9. The Coup – Pick a Bigger Weapon. It must be hard to write and perform as many politically-inspired songs as The Coup without it becoming stale. Their secret must be that while they care about serious things, they also have a lot of fun. As Mark noted, "Laugh/Love/Fuck" is a standout track. It's also a brilliant prescription for anyone saddened by the state of the country.
10. Bob Dylan – Modern Times. This is far from Dylan's best album, but even his lesser material is better than most of what's produced these days. "Rollin' and Tumblin'" is a body-shaker, "Beyond the Horizon" and "Nettie Moore" are pretty sweet, and "Spirit on the Water" is another good memorial service candidate. So the man makes my Top 14 of 2006 and every album he ever makes will continue to make this list until someone can prove to me that he doesn't deserve to be here. Good luck.
11. 50 Foot Wave – Free Music. What would a Top 14 Albums list be without a Kristin Hersh appearance? Sure, it's only five songs long. Sure, I couldn't actually get it for free because I don't have the computer technology. But it's still Kristin Hersh and still 50 Foot Wave, and this EP delivers. 'Specially on "Pretty Ugly" and "The Fuchsia Wall."
12. Aimee Mann – One More Drifter in the Snow. Though I love Christmas music, I really can't listen to it year-round, and that's the only reason this album was relegated to the bottom three. "You're a Mean One Mr. Grinch" (featuring Grant Lee Phillips) is dead on and her spare "Have Yourself a Merry Little Christmas" is one of the best versions I've heard. Plus, Mark predicts that "Whatever Happened to Christmas" will join the ranks of Christmas standards – and he's never wrong about Christmas music.
13. Justin Timberlake – Futuresex/Lovesounds. I get enough crap from my co-workers for having a past that includes loving NKOTB, so I couldn't put JT any higher on this list. But he deserves to be on it. "My Love" makes me want to sing. "Sexyback" makes me want to dance. And "Futuresex/Lovesound" makes me want to fu-, um, dance. Yeah, dance. I'm psyched to be seeing him live this Saturday.
14. Yeah Yeah Yeahs – Show Your Bones.

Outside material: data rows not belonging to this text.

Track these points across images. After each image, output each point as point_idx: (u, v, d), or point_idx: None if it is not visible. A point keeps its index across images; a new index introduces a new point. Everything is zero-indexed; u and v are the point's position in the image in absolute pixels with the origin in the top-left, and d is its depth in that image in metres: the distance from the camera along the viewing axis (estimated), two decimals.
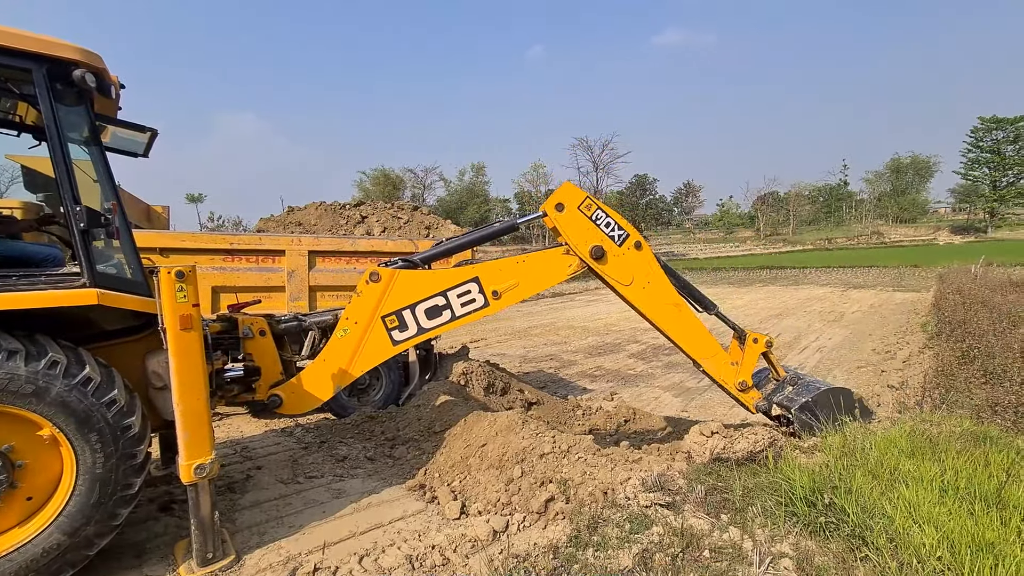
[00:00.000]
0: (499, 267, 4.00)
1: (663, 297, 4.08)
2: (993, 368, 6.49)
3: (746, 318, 14.19)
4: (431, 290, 3.89)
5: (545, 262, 4.07)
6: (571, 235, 4.01)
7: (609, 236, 4.03)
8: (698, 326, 4.13)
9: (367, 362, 3.91)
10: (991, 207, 62.77)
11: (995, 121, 62.97)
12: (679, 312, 4.09)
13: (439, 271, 4.06)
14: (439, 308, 3.91)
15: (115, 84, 3.36)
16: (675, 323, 4.10)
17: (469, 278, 3.92)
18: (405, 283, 3.87)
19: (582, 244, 4.01)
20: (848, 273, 25.98)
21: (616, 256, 4.03)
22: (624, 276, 4.04)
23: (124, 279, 3.19)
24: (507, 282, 3.96)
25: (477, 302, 3.94)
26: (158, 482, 4.12)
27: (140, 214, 6.81)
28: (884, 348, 9.76)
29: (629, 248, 4.03)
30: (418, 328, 3.90)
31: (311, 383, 3.91)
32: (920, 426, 4.52)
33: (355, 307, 3.86)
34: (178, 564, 3.04)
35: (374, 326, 3.85)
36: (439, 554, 3.09)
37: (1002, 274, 16.83)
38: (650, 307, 4.09)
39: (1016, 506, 3.09)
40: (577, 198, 4.04)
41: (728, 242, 65.14)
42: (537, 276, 4.04)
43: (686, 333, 4.11)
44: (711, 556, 2.90)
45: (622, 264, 4.03)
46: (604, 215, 4.04)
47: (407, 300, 3.87)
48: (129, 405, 2.91)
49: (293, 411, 3.98)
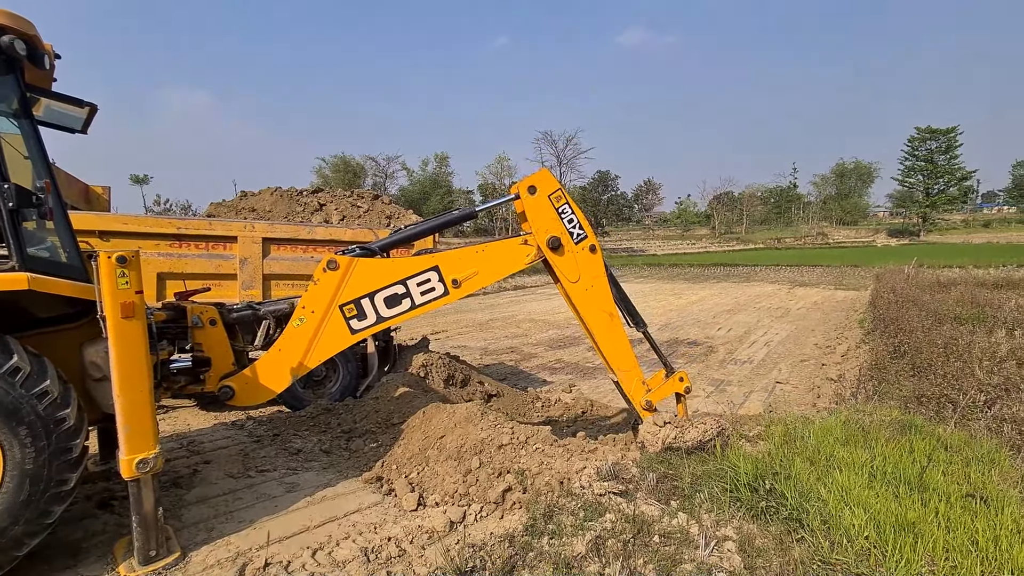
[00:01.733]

A slight disappointment, this record just barely scraped it's way into the Top 14. Only after repeated listens did certain songs grow on me, including "Gold Lion," "Phenomena," and "Honeybear." And "Dudley" is one of their best songs ever. Still, better luck next time.
So, it was a decent year. By the way, I'm not planning on dying any time soon, but watching Six Feet Under makes me want to have my post-death wishes known. So, here they are: cremation, ashes scattered off the coast of Rockport, MA (not ME), and good music played at my memorial service. Simple enough, don't you think?